▶ [ИСХОДНЫЙ ТЕКСТ]:
Григорьев О. Птица в клетке. СПб.: Издательство Ивана Лимбаха, 2015. – 274 с.
Опубликовано в журнале Prosōdia, номер 4, 2016
«Птица в клетке» выдержала пять переизданий и на сегодняшний
день является наиболее полным собранием сочинений Олега Григорьева (1943 – 1992),
в которое включены его стихи для детей, лирика, поэма, а также прозаические произведения.
Тексты собирались составителями по крупицам из газетных и журнальных публикаций,
из частных архивов, в том числе и матери поэта – Е. В. Телетицкой. Переиздание
2015 года – замечательный повод, чтобы вновь поговорить о поэте.
Стихи Григорьева известны даже тем, кого не интересует советская неподцензурная поэзия: «Электрик Петров», «Девочка красивая»,
а также многочисленные «страшилки» давно стали частью городского фольклора и обзавелись
вариантами.
При жизни Олег Григорьев был известен как детский поэт, у него вышло три книги стихов: «Чудаки» (1971), «Витамин роста» (1981) и «Говорящий ворон»
(1989). «Взрослые» стихи существовали парадоксальным образом: Григорьева как поэта
знал очень узкий круг, но его стихи при этом действительно обильно цитировались
в народе. Ирина Терехова, бывшая жена поэта, вспоминала, как однажды Григорьев подслушал
двух выпивох на улице, цитировавших друг другу «Если поставить
стакан на стакан…» — это поразило Григорьева. И сейчас многие с удивлением узнают,
что у «Электрика Петрова» есть автор.
Лирическое «я» в поэзии Григорьева, с одной стороны, неотделимо от барачно-коммунального «мы». «Поэт
немедленно вживался в ту маску, которую надевал, являя миру многообразие столь знакомых
нам персонажей — маленьких и взрослых подлецов, трусов, жадин, хулиганов и просто
равнодушных»[1]:
Жили мы тесным кругом,
Стоя на двух ногах.
То, что хотели сказать друг
другу,
Было выколото на руках (с.208).
Или:
Пьем, пытаясь не упасть,
Мы бутылку за бутылкой.
Есть хотим, да не попасть
Ни во что дрожащей вилкой
(с.193).
С другой, лирическое «я» отделяется от «мы» и тогда нередко становится жертвой
этого мира:
В столовой с откусанным боком
Сидел я в котле глубоком.

▶ [ВАША ЗАДАЧА]: Перепечатайте из рецензии выше без изменений фрагмент, начиная со слов «Опубликовано в журнале» и заканчивая словами «также прозаические произведения.».

(Извлечённые строки)
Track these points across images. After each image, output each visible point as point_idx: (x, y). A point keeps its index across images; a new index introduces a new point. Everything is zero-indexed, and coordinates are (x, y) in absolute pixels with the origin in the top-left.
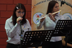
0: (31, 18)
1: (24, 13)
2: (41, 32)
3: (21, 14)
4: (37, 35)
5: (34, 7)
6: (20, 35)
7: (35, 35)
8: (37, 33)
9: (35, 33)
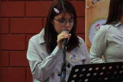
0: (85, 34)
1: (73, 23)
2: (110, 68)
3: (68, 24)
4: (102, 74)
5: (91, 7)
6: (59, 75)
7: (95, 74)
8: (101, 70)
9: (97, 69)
---
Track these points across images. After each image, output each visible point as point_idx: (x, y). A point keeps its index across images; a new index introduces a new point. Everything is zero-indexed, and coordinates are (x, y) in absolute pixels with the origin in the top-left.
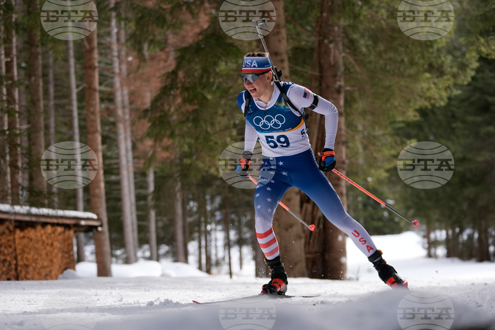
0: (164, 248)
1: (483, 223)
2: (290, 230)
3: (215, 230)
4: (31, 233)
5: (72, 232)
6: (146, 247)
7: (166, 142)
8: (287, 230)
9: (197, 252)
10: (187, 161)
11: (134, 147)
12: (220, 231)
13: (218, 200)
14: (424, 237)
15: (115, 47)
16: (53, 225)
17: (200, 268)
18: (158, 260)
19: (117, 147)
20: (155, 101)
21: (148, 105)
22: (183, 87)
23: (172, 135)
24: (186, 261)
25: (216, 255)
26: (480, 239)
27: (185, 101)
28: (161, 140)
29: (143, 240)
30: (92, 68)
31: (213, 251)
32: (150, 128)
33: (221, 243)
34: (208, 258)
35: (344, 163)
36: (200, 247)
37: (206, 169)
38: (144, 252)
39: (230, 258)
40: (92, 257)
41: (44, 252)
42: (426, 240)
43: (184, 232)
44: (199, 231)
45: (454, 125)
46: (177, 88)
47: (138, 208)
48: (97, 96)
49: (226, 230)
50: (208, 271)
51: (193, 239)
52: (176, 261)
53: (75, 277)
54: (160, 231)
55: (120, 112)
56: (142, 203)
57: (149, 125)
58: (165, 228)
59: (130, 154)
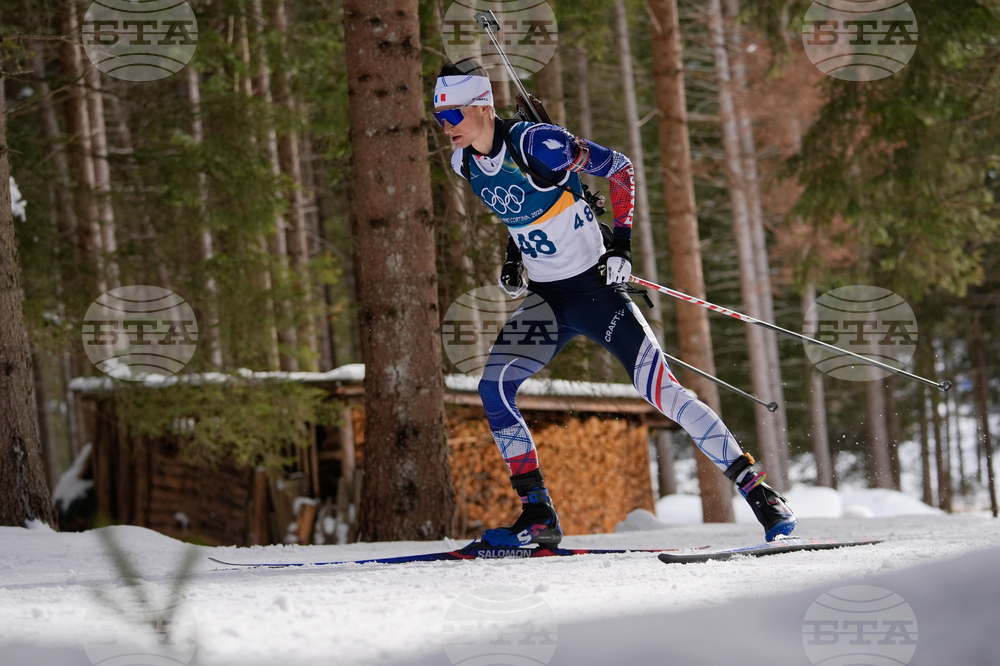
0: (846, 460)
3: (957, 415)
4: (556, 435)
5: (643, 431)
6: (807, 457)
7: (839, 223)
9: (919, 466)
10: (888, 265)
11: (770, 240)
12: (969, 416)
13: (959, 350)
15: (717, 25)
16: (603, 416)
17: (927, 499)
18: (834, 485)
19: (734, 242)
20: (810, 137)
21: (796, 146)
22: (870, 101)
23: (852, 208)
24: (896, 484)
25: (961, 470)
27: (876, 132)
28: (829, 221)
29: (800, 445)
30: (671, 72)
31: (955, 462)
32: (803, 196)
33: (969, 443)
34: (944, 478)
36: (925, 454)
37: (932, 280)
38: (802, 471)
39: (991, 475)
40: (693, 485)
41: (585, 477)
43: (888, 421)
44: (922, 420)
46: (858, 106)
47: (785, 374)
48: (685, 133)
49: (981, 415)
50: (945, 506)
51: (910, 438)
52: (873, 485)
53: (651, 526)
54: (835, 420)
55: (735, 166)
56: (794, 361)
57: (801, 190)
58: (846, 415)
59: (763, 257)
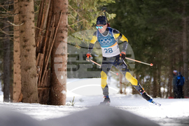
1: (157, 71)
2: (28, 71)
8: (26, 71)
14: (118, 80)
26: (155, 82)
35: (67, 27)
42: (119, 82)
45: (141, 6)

▶ [ВЫПОЛНЕННОЕ ЗАДАНИЕ]:
Опубликовано в журнале Prosōdia, номер 4, 2016
«Птица в клетке» выдержала пять переизданий и на сегодняшний
день является наиболее полным собранием сочинений Олега Григорьева (1943 – 1992),
в которое включены его стихи для детей, лирика, поэма, а также прозаические произведения.